**Task instructions**
Transcribe the data in full, keeping each line exactly as it appears.

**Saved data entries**
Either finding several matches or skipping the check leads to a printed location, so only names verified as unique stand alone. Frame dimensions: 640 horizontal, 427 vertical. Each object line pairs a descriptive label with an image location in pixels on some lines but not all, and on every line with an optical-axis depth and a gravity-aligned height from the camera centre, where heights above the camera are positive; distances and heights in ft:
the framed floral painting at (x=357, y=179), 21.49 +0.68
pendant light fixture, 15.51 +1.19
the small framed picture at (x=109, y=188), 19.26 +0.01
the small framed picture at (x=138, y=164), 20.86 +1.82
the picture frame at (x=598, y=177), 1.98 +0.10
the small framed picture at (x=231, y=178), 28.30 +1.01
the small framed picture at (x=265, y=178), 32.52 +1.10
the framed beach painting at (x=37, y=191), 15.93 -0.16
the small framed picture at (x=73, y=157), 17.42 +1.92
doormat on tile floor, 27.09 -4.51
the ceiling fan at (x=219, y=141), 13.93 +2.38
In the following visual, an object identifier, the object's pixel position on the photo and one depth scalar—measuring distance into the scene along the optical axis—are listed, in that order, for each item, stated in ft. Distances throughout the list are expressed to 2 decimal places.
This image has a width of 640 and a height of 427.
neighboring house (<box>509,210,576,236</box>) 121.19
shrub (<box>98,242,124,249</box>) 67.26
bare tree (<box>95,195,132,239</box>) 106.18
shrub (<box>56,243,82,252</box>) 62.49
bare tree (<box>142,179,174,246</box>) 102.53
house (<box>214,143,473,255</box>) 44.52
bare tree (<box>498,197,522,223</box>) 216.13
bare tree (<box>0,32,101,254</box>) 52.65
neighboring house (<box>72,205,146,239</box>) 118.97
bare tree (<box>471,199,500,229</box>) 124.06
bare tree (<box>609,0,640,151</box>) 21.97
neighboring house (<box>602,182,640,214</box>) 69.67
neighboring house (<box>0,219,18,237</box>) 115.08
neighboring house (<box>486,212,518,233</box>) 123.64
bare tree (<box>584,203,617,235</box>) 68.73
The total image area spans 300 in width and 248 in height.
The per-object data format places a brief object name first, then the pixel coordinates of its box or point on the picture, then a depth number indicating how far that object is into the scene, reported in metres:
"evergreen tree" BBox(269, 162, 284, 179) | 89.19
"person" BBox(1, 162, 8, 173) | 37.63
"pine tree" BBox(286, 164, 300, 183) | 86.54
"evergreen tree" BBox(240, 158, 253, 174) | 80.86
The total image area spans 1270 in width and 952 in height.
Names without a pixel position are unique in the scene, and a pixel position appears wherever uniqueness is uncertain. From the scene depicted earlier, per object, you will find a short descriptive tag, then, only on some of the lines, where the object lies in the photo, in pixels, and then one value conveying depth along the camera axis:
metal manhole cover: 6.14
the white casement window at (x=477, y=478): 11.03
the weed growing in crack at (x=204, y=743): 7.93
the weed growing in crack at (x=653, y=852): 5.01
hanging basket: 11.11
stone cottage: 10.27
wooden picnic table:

**Solution**
Either finding several matches or skipping the check leads to a printed location, so only names verified as unique stand alone. Frame dimensions: 640 horizontal, 427 vertical. Each object line pairs a descriptive label with an image location in pixels on some lines but not all, and on every line with an optical-axis depth and a gravity-aligned height from the camera centre, where heights above the camera are positive; distances and heights in ft:
the framed floral painting at (x=357, y=179), 21.49 +0.68
pendant light fixture, 15.51 +1.19
the small framed picture at (x=109, y=188), 19.26 +0.01
the small framed picture at (x=138, y=164), 20.86 +1.82
the picture frame at (x=598, y=177), 1.98 +0.10
the small framed picture at (x=231, y=178), 28.30 +1.01
the small framed picture at (x=265, y=178), 32.52 +1.10
the framed beach painting at (x=37, y=191), 15.93 -0.16
the small framed picture at (x=73, y=157), 17.42 +1.92
doormat on tile floor, 27.09 -4.51
the ceiling fan at (x=219, y=141), 13.93 +2.38
In the following visual, an object identifier, the object's pixel position on the photo and one depth scalar—measuring distance into the scene along the optical axis—are listed, in that order, for each item, stated in ft. Distances throughout the list are expressed to 2 decimal places.
This image has a width of 640 and a height of 427.
neighboring house (<box>509,210,576,236</box>) 121.19
shrub (<box>98,242,124,249</box>) 67.26
bare tree (<box>95,195,132,239</box>) 106.18
shrub (<box>56,243,82,252</box>) 62.49
bare tree (<box>142,179,174,246</box>) 102.53
house (<box>214,143,473,255</box>) 44.52
bare tree (<box>498,197,522,223</box>) 216.13
bare tree (<box>0,32,101,254</box>) 52.65
neighboring house (<box>72,205,146,239</box>) 118.97
bare tree (<box>471,199,500,229</box>) 124.06
bare tree (<box>609,0,640,151</box>) 21.97
neighboring house (<box>602,182,640,214</box>) 69.67
neighboring house (<box>0,219,18,237</box>) 115.08
neighboring house (<box>486,212,518,233</box>) 123.64
bare tree (<box>584,203,617,235</box>) 68.73
The total image area spans 300 in width and 248 in height.
The per-object data format places a brief object name first, then the pixel coordinates of its box or point on the picture, then a depth number indicating how far that object is into the scene, reported in metres:
"evergreen tree" BBox(269, 162, 284, 179) | 89.19
"person" BBox(1, 162, 8, 173) | 37.63
"pine tree" BBox(286, 164, 300, 183) | 86.54
"evergreen tree" BBox(240, 158, 253, 174) | 80.86
The total image area spans 1270 in width and 952 in height.
Names without a pixel position are unique in the scene, and a pixel position appears wherever uniqueness is uncertain. From the scene depicted earlier, per object, you will find a short descriptive tag, then, only on some of the lines, where the object lies in the photo, in pixels, and then one value conveying depth along the camera axis:
metal manhole cover: 6.14
the white casement window at (x=477, y=478): 11.03
the weed growing in crack at (x=204, y=743): 7.93
the weed growing in crack at (x=653, y=852): 5.01
hanging basket: 11.11
stone cottage: 10.27
wooden picnic table:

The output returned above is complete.